My self-talk goes like this: “Caroline. Calm down. You’re going to have the most sophisticated medical hearing device on the planet installed IN YOUR HEAD because THAT’S HOW IT WORKS.” Andreas keeps saying my implant will be “installed.” I’ve failed to come up with a better word. Yes, it’s being implanted, but that’s a lyrical tautology. It’s being installed. It’s thoroughly unromantic, but it’s a great adventure.
I’d tell Isaac Asimov or Aldous Huxley what it’s like to hear like a computer hears. J.K. Rowling wouldn’t be a bad chat either – cochlear implants are kind of magical. Of course, none of these conversations would work for two reasons: 1) it would be a wasted opportunity until after activation day (Ms. Rowling, if you’re listening, come on over for a visit and we’ll talk about the magic of hearing). I’d really love that conversation with J.K. Rowling. Then again, I’d really love a conversation with anyone I could hear.
That conversation in my head comes and goes but when it’s on, it always drags on. After some introspection, worry, and self-doubt – when it’s time to attend to the world again – I just ask myself, “Can you live with a few days of discomfort to have a lifetime of hearing more.” Well, duh. Cranial neurosurgery is no match for my desire to hear more (and maybe one day, more than normal – my external processor will always be improved and upgraded). Andreas said something last night: “Your hearing will never grow old. Mine will. I may have to rely on you to hear for me one day.” For a second I thought I heard a noise from the other room – I thought I heard the tables turning.
When they say a cochlear implant is a life-changing moment, they don’t mention it changes everyone’s life around you. Thank God.
Most hard of hearing or deaf people tend to gravitate to occupations that, you know, aren’t demanding listening environments. There’s sort of an extreme limit to that since challenging noise environments like factories and foundries have ridiculously high rates of hearing loss among employees. You could say you don’t need to be able to hear to work in a factory, which is good, because by the end you won’t be able to anyway. Occupational hearing safety should be about more than little foam earplugs. But I digress…
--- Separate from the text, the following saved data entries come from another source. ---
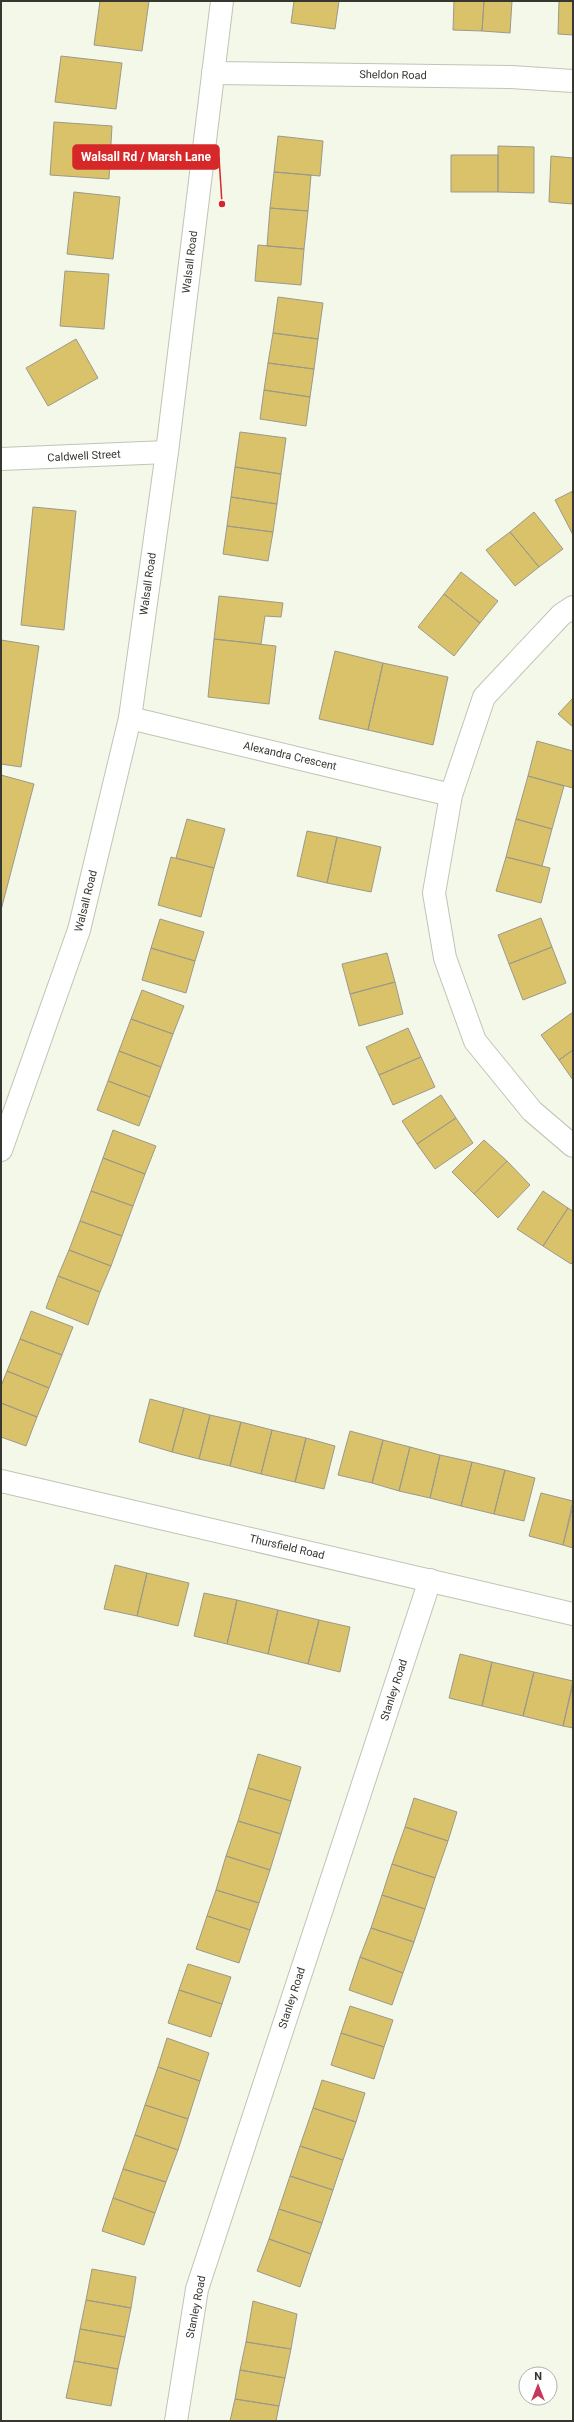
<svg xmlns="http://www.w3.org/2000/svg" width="574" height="2422" viewBox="0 0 574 2422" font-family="Roboto,sans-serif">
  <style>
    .building { fill: #d9c269; stroke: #9c998a }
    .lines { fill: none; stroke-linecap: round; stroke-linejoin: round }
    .street-casing { stroke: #c1c4b5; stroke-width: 24 }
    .primary-casing { stroke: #c1c4b5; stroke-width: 24 }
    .street { stroke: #fff; stroke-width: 22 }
    .primary { stroke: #fff; stroke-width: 22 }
    .labels { text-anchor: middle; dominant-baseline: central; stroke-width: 3.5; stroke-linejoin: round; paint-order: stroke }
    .street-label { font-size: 11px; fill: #363731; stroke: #fff }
    .leader { fill: none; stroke: #d62828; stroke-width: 1.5 }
    .callout-dot { fill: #d62828; stroke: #fff; stroke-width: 1.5 }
    .callout { fill: #d62828; stroke: #d62828; stroke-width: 1.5 }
    .callout-label { font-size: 12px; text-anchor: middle; font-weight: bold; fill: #fff }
  </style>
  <rect width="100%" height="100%" fill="#f4f8e8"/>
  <path class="building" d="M 100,1 L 149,1 L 142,51 L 94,45 Z
    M 294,1 L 339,1 L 335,29 L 291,23 Z
    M 454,1 L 484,1 L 482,31 L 453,30 Z
    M 484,1 L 512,1 L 510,33 L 482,31 Z
    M 559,1 L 573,1 L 573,35 L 558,34 Z
    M 61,56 L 122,63 L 116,109 L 55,102 Z
    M 54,122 L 112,126 L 109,179 L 50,175 Z
    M 278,136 L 323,141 L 320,176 L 274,172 Z
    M 498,146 L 534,147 L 534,193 L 498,192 Z
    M 451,155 L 498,155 L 498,192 L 451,192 Z
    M 551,156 L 573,158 L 573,204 L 549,202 Z
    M 274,172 L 311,175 L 308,211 L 270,208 Z
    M 74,192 L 120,197 L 113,259 L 67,254 Z
    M 270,208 L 308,211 L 304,249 L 267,246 Z
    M 258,245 L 304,249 L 301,285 L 255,281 Z
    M 65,271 L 109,274 L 104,329 L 60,326 Z
    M 278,297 L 323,303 L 318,339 L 273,333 Z
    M 273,333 L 318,339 L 314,369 L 268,363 Z
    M 76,339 L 98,378 L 48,406 L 26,368 Z
    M 268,363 L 314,369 L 310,397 L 264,390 Z
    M 264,390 L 310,397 L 306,426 L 260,419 Z
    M 240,432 L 286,438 L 281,474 L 235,467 Z
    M 235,467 L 281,474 L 277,504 L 231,497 Z
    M 573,491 L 573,535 L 555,500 Z
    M 231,497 L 277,504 L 273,532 L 227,526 Z
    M 33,507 L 76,511 L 64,630 L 21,625 Z
    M 534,512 L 563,549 L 539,567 L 510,532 Z
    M 227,526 L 273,532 L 268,561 L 223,554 Z
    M 510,532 L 539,567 L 515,586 L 486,550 Z
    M 461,572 L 498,601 L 480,623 L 444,594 Z
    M 444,594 L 480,623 L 454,656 L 418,627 Z
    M 219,596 L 283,603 L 281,617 L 265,616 L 261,644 L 214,639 Z
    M 214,639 L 276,646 L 269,704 L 208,697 Z
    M 1,640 L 39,646 L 21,767 L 1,764 Z
    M 335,651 L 383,663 L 368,730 L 319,719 Z
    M 383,663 L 448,677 L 433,745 L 368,730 Z
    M 573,698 L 573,727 L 558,714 Z
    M 537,741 L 573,751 L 573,788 L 528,776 Z
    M 1,775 L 34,784 L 1,910 Z
    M 528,776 L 564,786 L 552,829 L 516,819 Z
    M 187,819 L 225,829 L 214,868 L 176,858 Z
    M 516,819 L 552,829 L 542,866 L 506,857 Z
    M 307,831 L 337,837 L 327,883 L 297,876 Z
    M 337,837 L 381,847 L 371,892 L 327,883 Z
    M 171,857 L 214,868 L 201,917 L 158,905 Z
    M 506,857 L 550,868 L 541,903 L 496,891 Z
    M 541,918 L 552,947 L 509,964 L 498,935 Z
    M 160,919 L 204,932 L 195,961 L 151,948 Z
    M 552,947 L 566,983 L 523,1000 L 509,964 Z
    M 151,948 L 195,961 L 186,993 L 142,980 Z
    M 387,953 L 395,982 L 350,994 L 342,964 Z
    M 395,982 L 403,1014 L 359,1026 L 350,994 Z
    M 142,990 L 184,1006 L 173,1034 L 131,1019 Z
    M 573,1012 L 573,1050 L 559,1060 L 541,1035 Z
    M 131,1019 L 173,1034 L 161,1067 L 119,1051 Z
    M 408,1028 L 421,1057 L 379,1075 L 366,1047 Z
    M 573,1050 L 573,1080 L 559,1060 Z
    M 119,1051 L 161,1067 L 150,1097 L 108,1081 Z
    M 421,1057 L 435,1087 L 393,1105 L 379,1075 Z
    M 108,1081 L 150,1097 L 139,1126 L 97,1110 Z
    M 441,1095 L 456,1118 L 417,1144 L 402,1121 Z
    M 456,1118 L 473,1143 L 435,1169 L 417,1144 Z
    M 113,1130 L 156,1146 L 145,1174 L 103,1158 Z
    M 484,1140 L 507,1161 L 474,1194 L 452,1172 Z
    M 103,1158 L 145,1174 L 133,1206 L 91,1191 Z
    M 507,1161 L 530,1185 L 498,1218 L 474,1194 Z
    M 91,1191 L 133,1206 L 122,1236 L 80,1221 Z
    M 543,1191 L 568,1208 L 543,1246 L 517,1229 Z
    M 568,1208 L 573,1211 L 573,1261 L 571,1264 L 543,1246 Z
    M 80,1221 L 122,1236 L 111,1266 L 69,1250 Z
    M 69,1250 L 111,1266 L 100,1292 L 58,1276 Z
    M 58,1276 L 100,1292 L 88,1325 L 46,1308 Z
    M 31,1311 L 73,1327 L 62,1355 L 20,1339 Z
    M 20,1339 L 62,1355 L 49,1388 L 7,1371 Z
    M 7,1371 L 49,1388 L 37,1417 L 1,1403 L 1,1386 Z
    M 150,1399 L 184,1408 L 172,1452 L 139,1442 Z
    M 1,1403 L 37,1417 L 26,1446 L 1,1437 Z
    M 184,1408 L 210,1415 L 199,1459 L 172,1452 Z
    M 210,1415 L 241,1422 L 230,1466 L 199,1459 Z
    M 241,1422 L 272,1430 L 261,1474 L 230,1466 Z
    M 272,1430 L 306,1438 L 295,1482 L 261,1474 Z
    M 350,1431 L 383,1440 L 372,1483 L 338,1475 Z
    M 306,1438 L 335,1446 L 324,1489 L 295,1482 Z
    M 383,1440 L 410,1447 L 399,1491 L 372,1483 Z
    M 410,1447 L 440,1455 L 430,1498 L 399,1491 Z
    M 440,1455 L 472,1462 L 461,1506 L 430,1498 Z
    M 472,1462 L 505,1470 L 494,1514 L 461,1506 Z
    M 505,1470 L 535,1478 L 524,1521 L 494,1514 Z
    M 541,1493 L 573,1501 L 563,1545 L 529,1536 Z
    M 573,1506 L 573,1548 L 563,1545 Z
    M 115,1565 L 147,1573 L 137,1616 L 104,1609 Z
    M 147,1573 L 189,1583 L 178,1626 L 137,1616 Z
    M 204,1593 L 237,1600 L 227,1644 L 194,1636 Z
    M 237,1600 L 278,1610 L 268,1654 L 227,1644 Z
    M 278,1610 L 319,1620 L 308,1664 L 268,1654 Z
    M 319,1620 L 350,1627 L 340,1672 L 308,1664 Z
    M 460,1654 L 492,1662 L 482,1706 L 449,1698 Z
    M 492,1662 L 534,1672 L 523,1716 L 482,1706 Z
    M 534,1672 L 573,1681 L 563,1726 L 523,1716 Z
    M 573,1684 L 573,1728 L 563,1726 Z
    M 258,1754 L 301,1767 L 291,1801 L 248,1788 Z
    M 248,1788 L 291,1801 L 281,1834 L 238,1821 Z
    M 414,1798 L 457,1812 L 448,1841 L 405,1827 Z
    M 238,1821 L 281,1834 L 270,1870 L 226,1856 Z
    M 405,1827 L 448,1841 L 435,1878 L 392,1864 Z
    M 226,1856 L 270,1870 L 259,1903 L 216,1890 Z
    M 392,1864 L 435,1878 L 425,1909 L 382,1895 Z
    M 216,1890 L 259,1903 L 250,1930 L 207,1916 Z
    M 382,1895 L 425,1909 L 414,1942 L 371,1928 Z
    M 207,1916 L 250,1930 L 239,1963 L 196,1949 Z
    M 371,1928 L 414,1942 L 403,1973 L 360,1957 Z
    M 360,1957 L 403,1973 L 392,2005 L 349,1990 Z
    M 188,1964 L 231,1977 L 222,2004 L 179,1990 Z
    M 179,1990 L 222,2004 L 211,2037 L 168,2023 Z
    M 350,2006 L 393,2020 L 384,2047 L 341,2033 Z
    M 341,2033 L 384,2047 L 374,2079 L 331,2065 Z
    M 167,2038 L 209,2053 L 200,2081 L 158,2067 Z
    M 158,2067 L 200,2081 L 188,2119 L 145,2105 Z
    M 322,2080 L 365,2093 L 356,2122 L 313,2108 Z
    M 145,2105 L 188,2119 L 178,2150 L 135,2135 Z
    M 313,2108 L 356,2122 L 343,2160 L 300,2146 Z
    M 135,2135 L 178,2150 L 166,2182 L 123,2169 Z
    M 300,2146 L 343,2160 L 333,2190 L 290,2176 Z
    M 123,2169 L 166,2182 L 155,2213 L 113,2198 Z
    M 290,2176 L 333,2190 L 322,2223 L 279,2209 Z
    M 113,2198 L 155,2213 L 144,2245 L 102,2231 Z
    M 279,2209 L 322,2223 L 311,2254 L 269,2239 Z
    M 269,2239 L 311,2254 L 300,2287 L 257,2271 Z
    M 92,2269 L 136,2277 L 131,2308 L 86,2300 Z
    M 86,2300 L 131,2308 L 125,2337 L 80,2329 Z
    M 253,2301 L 297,2314 L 291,2349 L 246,2342 Z
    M 80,2329 L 125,2337 L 118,2369 L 74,2361 Z
    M 246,2342 L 291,2349 L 285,2378 L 240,2370 Z
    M 74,2361 L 118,2369 L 111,2406 L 66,2398 Z
    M 240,2370 L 285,2378 L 279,2406 L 235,2399 Z
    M 235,2399 L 279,2406 L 276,2421 L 230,2421 Z"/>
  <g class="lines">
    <g class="street-casing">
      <path id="street" d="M 213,73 L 511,77 L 573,81
        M 1,459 L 167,452
        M 573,607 L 561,615 L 484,697 L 451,795 L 434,893 L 445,958 L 475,1041 L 532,1111 L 573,1146
        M 130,718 L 451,795
        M 1,1481 L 573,1614
        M 176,2421 L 197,2289 L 430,1580"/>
    </g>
    <g class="primary-casing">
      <path id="primary" d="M 1,1150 L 79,930 L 130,718 L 167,452 L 222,1"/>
    </g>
    <use href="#street" class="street"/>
    <use href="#primary" class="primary"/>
  </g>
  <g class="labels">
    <g class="street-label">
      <text transform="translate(393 75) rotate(1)">Sheldon Road</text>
      <text transform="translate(190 262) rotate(-83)">Walsall Road</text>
      <text transform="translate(84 456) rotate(-3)">Caldwell Street</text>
      <text transform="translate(148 584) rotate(-82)">Walsall Road</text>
      <text transform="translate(290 756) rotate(13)">Alexandra Crescent</text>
      <text transform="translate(86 901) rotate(-76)">Walsall Road</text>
      <text transform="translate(287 1547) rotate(13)">Thursfield Road</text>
      <text transform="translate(394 1690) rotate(-72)">Stanley Road</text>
      <text transform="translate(292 1998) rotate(-72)">Stanley Road</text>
      <text transform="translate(196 2307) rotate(-79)">Stanley Road</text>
    </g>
  </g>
  <path class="leader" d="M222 204L219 157"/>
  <circle class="callout-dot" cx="222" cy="204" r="4"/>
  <rect class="callout" x="73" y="145" width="146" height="24" rx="4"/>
  <g class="callout-label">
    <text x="146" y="161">Walsall Rd / Marsh Lane</text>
  </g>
  <rect width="574" height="2422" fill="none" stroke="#363731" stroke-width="4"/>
  <g transform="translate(538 2386)"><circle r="19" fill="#ffffff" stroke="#afafad"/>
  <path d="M0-3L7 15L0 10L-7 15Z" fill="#c63759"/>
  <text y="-6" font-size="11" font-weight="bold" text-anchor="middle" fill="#363731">N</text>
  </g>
</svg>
We’re talking about deaf people avoiding occupations because it’s just easier to avoid constant hearing. Caroline loves people. She loves people so much that she became a server and eventually rose to an elite level of service. She’s won city-wide recognition and awards, yes, as a server. Today, she added one more.
A little over a year ago My Beautiful Cyborg (who didn’t even know she was going to be a cyborg) needed a change of venue. A year later she’s recognized as a service leader in the hotel. Today she received a letter from her supervisor letting her know she is the Employee of the Month. Caroline works at the Courtyard by Marriott in downtown Edmonton (best valley patio in the city by the way).
How is it that a deaf person who listens to people all day connects to deeply with people. The answer to that is purely existential. Really, Caroline receives recognition for being who she is. And she is so unabashedly who she is, that she fights and scraps every day to hear people, and get their orders right, and make sure they feel loved and cared for. Simply, it’s a Caroline thing.
As the guy who gets to be proud of My Beautiful Cyborg, today is just another confirmation of what I already know: if machinery is what it takes for Caroline to connect with humanity, that’s absolutely what she’s going to do.